На заднем дворе у нас стоял небольшой двухэтажный флигель, принадлежавший пожилой женщине–врачу Агафье Павловне с мужем и двумя детьми, Ниной и Сашей Никитиными. Дом не национализировали. Его окружал сад, казавшийся мне большим. В саду было много цветов и очень красивый с деревянной резьбой колодец, которым пользовались для полива, но он был уже очень ветхим. Ребята любили в нем прятаться во время игры, несмотря на строжайшие запреты. Сразу была видна разница между личной и общественной собственностью. Наш двор был вытоптан и представлял собой унылый плац, огороженный дровяниками. Эти строения были многофункциональными. В них спали летом, в войну держали живность, устраивали мастерские, дети держали там кукольные домики («клетки»), на их крышах загорали летом и прыгали с них в сугробы зимой. Эта забава была небезобидной. В пятом классе мы хоронили нашего товарища Толю Васильева. Он был эвакуирован без родителей с знакомыми семьи. Во время прыжков с крыши он напоролся на острый кол и умер после операции через двое суток. Это была первая смерть сверстника, которую мы очень тяжело пережили.
Наш дом был типичной коммуналкой. У соседей была общая кухня, которой перестали пользоваться из-за одной жилички, неистощимой на пакости. Она и сумела выжить всех.

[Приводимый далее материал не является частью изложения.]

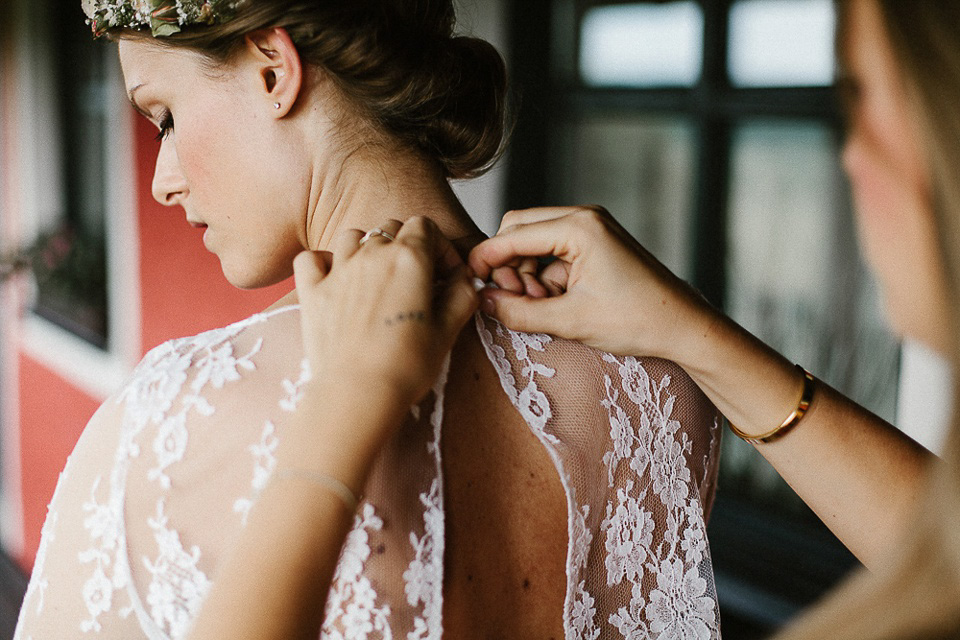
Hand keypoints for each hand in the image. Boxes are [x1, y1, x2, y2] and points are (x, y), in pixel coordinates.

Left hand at [294, 217, 478, 408]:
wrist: (358, 393)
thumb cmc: (405, 366)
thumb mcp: (449, 330)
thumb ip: (462, 295)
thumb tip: (465, 278)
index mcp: (409, 259)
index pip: (425, 226)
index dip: (439, 246)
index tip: (445, 273)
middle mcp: (372, 255)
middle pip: (391, 229)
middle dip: (407, 247)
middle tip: (416, 281)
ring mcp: (338, 271)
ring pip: (353, 236)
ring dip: (367, 249)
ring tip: (377, 278)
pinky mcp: (312, 292)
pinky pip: (311, 258)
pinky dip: (323, 262)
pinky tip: (335, 279)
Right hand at [468, 206, 715, 362]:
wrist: (684, 328)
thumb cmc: (637, 320)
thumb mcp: (570, 321)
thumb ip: (519, 311)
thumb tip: (481, 302)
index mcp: (579, 227)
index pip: (513, 234)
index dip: (486, 258)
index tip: (469, 281)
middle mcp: (584, 218)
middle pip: (520, 230)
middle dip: (507, 265)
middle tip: (510, 301)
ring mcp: (592, 229)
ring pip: (535, 244)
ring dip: (525, 275)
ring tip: (538, 307)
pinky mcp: (596, 245)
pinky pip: (554, 255)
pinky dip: (545, 278)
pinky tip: (555, 304)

Готовили у себя в комнатах на керосинках и примусах, а зимой в голландских печках. Коммуналки описаны и в прозе, и в стихах многократно. Однако, нет в природе ничего абсолютно плохого или хорошего. Так и в человеческом обществе. Была определенная польза и от такого способа существования. Женщины, особенно в войну и после, вынуждены были работать. Многие остались военными вдовами. Появились матери-одиночки, что после колоссальных людских потерь прямо поощрялось государством. Перед родами и после полагалось по 2 месяца декретного отпуска, а там на – службу. Уволиться с работы было невозможно.